Egypt

BG hit by dwindling gas reserves in Egypt, oil price fall

Britain's BG Group rushed in its new chief executive nearly a month early on Monday after reporting a $6 billion writedown last week that underlined the huge turnaround task he faces.

Helge Lund, Statoil's former CEO, will have to work against the clock if he is to replicate the success he wrought during 10 years at the helm of the Norwegian oil giant.

BG, a much smaller rival, has suffered dwindling gas reserves in Egypt that led to a profit warning last year even before the collapse in oil prices significantly devalued some of its other assets.

Making matters worse, those difficulties played out amid managerial turmoil: Lund's arrival makes him the third CEO in as many years and BG had no CEO at all for almost twelve months after Chris Finlayson departed post-profit warning.

Lund, who was initially due to start on March 2, will most immediately be judged on his ability to meet new production targets.

BG was forced to cut its production guidance three times over an 18-month period that resulted in last year's profit warning. It is now targeting up to 14 percent growth in output and 650,000-690,000 barrels per day in 2015 on the back of rising production at new projects in Brazil and Australia.
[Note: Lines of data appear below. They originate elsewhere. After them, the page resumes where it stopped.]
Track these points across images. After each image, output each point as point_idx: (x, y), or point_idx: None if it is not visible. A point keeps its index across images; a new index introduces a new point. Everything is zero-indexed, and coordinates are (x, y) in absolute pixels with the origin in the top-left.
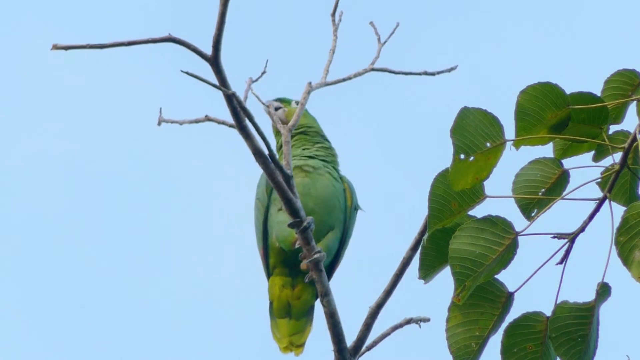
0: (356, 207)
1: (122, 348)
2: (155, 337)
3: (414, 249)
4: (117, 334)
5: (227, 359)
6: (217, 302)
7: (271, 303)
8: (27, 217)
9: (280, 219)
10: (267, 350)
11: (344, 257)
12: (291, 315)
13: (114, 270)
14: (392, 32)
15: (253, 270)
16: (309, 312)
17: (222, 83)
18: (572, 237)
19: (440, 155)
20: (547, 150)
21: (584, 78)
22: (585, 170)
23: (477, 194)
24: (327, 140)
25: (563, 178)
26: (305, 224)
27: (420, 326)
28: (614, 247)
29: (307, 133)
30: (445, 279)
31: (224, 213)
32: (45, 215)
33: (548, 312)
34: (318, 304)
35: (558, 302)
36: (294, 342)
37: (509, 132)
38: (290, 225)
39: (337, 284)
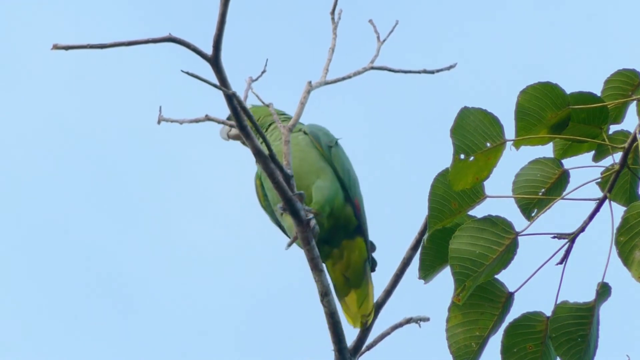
0: (330, 144)
1: (111, 326)
2: (145, 318)
3: (414, 249)
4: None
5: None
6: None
7: (334, 286)
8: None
9: (288, 223)
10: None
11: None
12: (351, 284)
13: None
14: (392, 31)
15: (250, 253)
16: (365, 271)
17: (223, 83)
18: (572, 237)
19: (440, 155)
20: (547, 150)
21: (584, 78)
22: (585, 170)
23: (477, 194)
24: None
25: (563, 178)
26: (312, 226)
27: (420, 326)
28: (614, 247)
29: (262, 125)
30: (445, 279)
31: (223, 210)
32: (47, 212)
33: (548, 312)
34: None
35: (558, 302)
36: (364, 312)
37: (509, 132)
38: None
39: None
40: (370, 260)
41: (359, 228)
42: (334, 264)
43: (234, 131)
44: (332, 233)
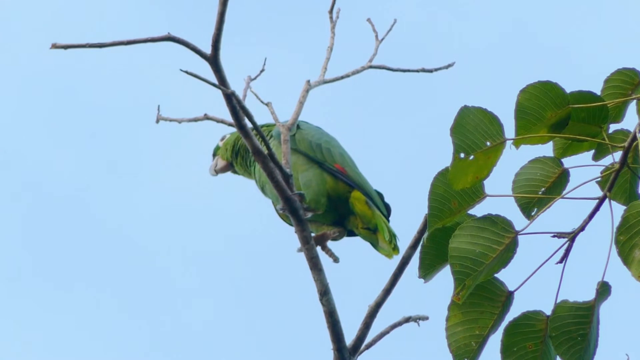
0: (291, 134)
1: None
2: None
3: (413, 248)
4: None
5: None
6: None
7: (372, 245)
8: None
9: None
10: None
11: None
12: (374, 230)
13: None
14: (390, 29)
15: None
16: (372, 210)
17: (222, 82)
18: (572, 236)
19: (440, 154)
20: (547, 149)
21: (584, 77)
22: (585, 169)
23: (477, 193)
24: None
25: (563, 177)
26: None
27: (419, 324)
28: (614, 246)
29: (239, 152)
30: (444, 278)
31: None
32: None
33: (548, 311)
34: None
35: (558, 301)
36: (390, 238)
37: (509, 131)
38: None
39: (336, 283)
40: (381, 205)
41: (352, 186)
42: (357, 227)
43: (221, 164)
44: (341, 210)
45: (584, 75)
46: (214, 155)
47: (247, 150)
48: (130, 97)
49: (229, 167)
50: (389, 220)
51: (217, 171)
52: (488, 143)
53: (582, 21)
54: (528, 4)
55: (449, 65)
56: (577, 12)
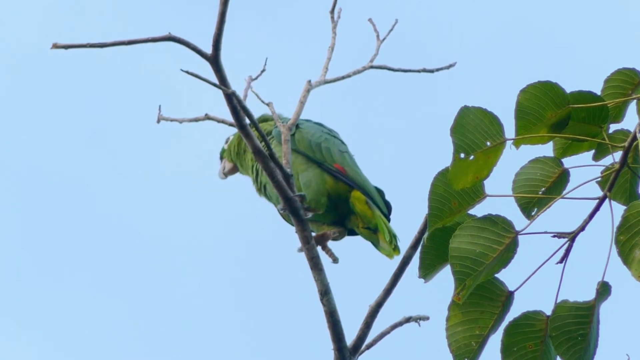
0: (291, 133)
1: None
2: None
3: (413, 248)
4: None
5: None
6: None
7: (373, 244)
8: None
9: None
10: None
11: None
12: (374, 230)
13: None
14: (391, 29)
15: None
16: (372, 210)
17: (222, 82)
18: (572, 236)
19: (440, 154)
20: (547, 149)
21: (584, 77)
22: (585, 169)
23: (477, 193)
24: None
25: (563, 177)
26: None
27: (419, 325)
28: (614, 246)
29: (239, 152)
30: (444, 277)
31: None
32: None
33: (548, 311)
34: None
35: (558, 301)
36: (390, 239)
37: (509, 131)
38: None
39: (337, 283)
40: (381, 204)
41: (352, 186)
42: (357, 226)
43: (228, 167)
44: (342, 209)
45: (584, 75)
46: (221, 158)
47: (245, 150)
48: (131, 97)
49: (236, 168)
50: (389, 219)
51: (226, 174)
52: (488, 143)
53: (583, 22)
54: (528, 4)
55: (450, 66)
56: (577, 13)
"If you look at the past several years, BG has run through about three different CEOs. Each one has been afflicted by overpromising and underdelivering," said Allen Good, senior equity analyst at financial advisory firm Morningstar.

ASSETS TO CASH

Experts are also looking to Lund to cash in some of BG's assets at a healthy price – something he did with elan at Statoil, turning the sleepy state-owned oil firm into a multi-billion-dollar international oil major largely by reducing its ownership of upstream assets.

BG has been reviewing its portfolio for over a year now in need to shed excessive costs. Analysts are eyeing parts of its LNG business, particularly in Tanzania, to go on the chopping block, along with a 50 percent stake in BG's Queensland Curtis LNG export plant, which could fetch $5-10 billion.

Equity analysts at Barclays Bank say they would like BG to speed up its disposal programme to above $3 billion per year but that may prove tough with oil prices down nearly 50 percent in the last year.

Underselling its assets would be as problematic for BG as not divesting them, but former colleagues say Lund is up to the task.

"He's a very careful player but he's got guts," noted Terje Halmo, a consultant to the LNG industry and former employee at Statoil, where Lund oversaw the sale of around $22 billion worth of Statoil assets in his last three years at the firm.

Shares in BG, which has lost a third of its value over the last three years, were up 0.7 percent by 1107 GMT on Monday after the news that Lund was already in situ.

LEADERSHIP

Whatever Lund does first, investors are hoping for early signs that he is in control of the situation.

"In a lot of ways establishing permanent leadership is the key thing (for Lund)," said Jefferies Equity Analyst Jason Gammel.

The new CEO has already accrued some goodwill by agreeing last year to halve his generous compensation package from the 14 million pounds originally promised to around 7 million a year.

Shareholders are now hoping he will show similar nerve in rewriting BG's future.

"Mr Lund now has a chance to define a vision," Barclays Equity Analyst Lydia Rainforth wrote in a note to investors.